The aesthetic value of trees within the border of a city

(hoort bij blog: https://blog.joepzander.nl/2021/03/18/douwelerkolk-gekortwiekt/)

In recent years a municipality of the Netherlands, namely Deventer decided to cut down many trees. According to the municipality, this was needed to catch up with the deferred maintenance of forests. A significant part was considered to have a high chance of dying and falling over, risking lives in relatively busy parks and forests. Habitants of Deventer had a special bond with these trees and were feeling melancholy after the trees were cut down. As Deventer is my hometown, this included me and especially my father, who told me about the naked forests with great concern. This sadness also led to a petition against cutting down, signed almost a thousand times. In this essay, I will review the decision of the municipality to cut down these trees by considering the rational choice theory. And as a conclusion, I will compare that with what would be my decision.
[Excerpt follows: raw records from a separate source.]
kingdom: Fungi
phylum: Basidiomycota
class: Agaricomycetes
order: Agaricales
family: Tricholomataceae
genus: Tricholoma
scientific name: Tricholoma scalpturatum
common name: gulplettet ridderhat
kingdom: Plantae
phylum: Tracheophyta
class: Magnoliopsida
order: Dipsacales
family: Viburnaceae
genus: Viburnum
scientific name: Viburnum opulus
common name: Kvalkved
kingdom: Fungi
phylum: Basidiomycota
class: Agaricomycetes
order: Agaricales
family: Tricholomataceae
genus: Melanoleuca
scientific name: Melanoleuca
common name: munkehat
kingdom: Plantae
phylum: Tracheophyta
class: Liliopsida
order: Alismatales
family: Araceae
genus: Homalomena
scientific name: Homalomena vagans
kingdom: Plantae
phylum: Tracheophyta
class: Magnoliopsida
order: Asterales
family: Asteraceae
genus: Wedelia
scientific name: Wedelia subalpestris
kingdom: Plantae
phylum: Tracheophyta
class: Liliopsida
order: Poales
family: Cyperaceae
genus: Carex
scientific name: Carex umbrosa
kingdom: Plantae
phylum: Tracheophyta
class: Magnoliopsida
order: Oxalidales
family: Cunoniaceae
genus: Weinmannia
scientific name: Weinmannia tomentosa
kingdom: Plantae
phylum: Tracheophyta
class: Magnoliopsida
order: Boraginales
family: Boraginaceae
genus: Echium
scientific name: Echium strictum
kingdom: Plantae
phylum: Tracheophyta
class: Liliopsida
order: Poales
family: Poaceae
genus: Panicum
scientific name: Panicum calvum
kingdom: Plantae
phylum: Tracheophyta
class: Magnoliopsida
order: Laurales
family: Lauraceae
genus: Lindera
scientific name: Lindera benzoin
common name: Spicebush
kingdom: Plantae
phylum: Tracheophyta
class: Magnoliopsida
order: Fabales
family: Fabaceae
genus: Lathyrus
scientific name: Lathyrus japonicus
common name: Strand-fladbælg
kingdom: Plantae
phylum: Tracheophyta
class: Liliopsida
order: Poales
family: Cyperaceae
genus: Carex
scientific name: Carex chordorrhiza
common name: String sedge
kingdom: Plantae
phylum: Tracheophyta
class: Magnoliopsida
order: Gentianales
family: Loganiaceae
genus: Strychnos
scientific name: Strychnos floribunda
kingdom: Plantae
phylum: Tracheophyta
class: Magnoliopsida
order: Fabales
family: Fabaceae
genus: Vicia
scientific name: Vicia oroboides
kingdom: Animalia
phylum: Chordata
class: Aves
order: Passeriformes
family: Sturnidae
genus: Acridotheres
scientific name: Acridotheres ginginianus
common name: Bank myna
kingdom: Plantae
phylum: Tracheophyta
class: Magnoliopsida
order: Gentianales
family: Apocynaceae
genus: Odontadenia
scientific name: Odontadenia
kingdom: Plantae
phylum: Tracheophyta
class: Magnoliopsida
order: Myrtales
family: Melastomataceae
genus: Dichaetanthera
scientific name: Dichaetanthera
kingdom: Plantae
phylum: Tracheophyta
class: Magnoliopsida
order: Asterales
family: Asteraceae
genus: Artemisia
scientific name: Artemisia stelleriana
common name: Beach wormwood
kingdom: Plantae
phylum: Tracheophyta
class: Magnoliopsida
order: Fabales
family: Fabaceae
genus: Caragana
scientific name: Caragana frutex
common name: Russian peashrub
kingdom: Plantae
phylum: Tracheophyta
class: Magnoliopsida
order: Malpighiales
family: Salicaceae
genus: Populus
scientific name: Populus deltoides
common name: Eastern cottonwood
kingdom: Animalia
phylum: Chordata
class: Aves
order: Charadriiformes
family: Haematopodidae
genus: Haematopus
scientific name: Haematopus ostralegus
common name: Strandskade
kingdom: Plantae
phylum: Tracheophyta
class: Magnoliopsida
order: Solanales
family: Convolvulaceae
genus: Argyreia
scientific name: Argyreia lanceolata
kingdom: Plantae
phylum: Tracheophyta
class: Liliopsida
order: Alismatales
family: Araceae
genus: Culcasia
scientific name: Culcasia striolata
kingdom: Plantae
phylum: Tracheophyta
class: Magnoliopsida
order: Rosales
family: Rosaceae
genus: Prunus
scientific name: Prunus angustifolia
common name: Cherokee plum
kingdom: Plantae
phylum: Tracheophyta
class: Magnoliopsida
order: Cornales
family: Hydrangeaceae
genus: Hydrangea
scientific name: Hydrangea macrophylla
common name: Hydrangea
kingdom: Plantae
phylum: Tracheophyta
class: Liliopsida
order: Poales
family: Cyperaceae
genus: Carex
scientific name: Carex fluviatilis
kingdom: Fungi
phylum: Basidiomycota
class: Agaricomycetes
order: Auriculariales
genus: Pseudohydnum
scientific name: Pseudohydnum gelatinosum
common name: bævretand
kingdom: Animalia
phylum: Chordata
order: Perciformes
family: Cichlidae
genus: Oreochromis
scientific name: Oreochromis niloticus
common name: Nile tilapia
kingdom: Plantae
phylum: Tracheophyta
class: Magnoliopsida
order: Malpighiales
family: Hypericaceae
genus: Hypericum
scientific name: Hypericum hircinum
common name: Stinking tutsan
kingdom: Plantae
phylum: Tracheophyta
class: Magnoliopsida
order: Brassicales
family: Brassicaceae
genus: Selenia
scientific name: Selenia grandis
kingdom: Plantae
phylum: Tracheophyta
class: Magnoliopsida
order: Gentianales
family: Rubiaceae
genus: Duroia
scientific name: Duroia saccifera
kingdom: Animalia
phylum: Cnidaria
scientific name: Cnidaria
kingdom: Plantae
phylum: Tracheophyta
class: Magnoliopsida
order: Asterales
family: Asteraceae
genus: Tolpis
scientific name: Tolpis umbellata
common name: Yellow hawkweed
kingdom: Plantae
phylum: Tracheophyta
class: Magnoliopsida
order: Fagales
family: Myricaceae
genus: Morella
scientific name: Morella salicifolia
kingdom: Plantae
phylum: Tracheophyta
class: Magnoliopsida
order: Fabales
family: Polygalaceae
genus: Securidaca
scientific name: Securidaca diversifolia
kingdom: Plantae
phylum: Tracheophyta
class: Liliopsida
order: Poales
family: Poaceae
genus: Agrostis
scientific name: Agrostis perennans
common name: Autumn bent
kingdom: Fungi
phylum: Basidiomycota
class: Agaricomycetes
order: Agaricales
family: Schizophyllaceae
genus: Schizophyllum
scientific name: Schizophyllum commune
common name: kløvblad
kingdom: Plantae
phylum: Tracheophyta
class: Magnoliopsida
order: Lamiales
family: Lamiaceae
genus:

On the one hand, a municipality has strict regulations about the risk of falling trees that have to be followed. These regulations are especially strict within the borders of a city. Saving lives and preventing injuries seems a more than sufficient incentive to cut down some trees. But this was not the case in the past, as the municipality admitted that maintenance was overdue. Next to that, a more ecological argument, stated that thinning was needed in order to give nature some space. In the longer run, these nature areas would benefit from the regeneration of trees.

On the other hand, people give value to nature and the trees present important aesthetic value. For me personally, the trees symbolize many important memories, in which I could play freely as a child and grew up in. A walk through these places, would not recall the same beautiful memories if the forest looks naked and empty. Moreover, the municipality executed a rule that stated that a specific group of trees can be cut down if more than forty per cent is considered unhealthy. This rule has economic value, as it will undoubtedly save time, however, it also means that healthy trees may be felled needlessly.

In conclusion, the municipality chooses to follow regulations and economic values over aesthetic values. In my opinion, the 40%-rule and the deferred maintenance show that a more gentle approach would fit this case better. Indeed over the years, trees have to be cut down to keep these forests save and to ensure trees can regenerate in these forests. However, that does not mean all trees should all be felled at once. A gentle approach would provide inhabitants with a smooth transition. The timber will be sent to local sawmills and used for local projects giving back to the locals. As my father just used a wooden plank from a local sawmill to repair his old kitchen, I believe that some of his and my memories are stored in his house.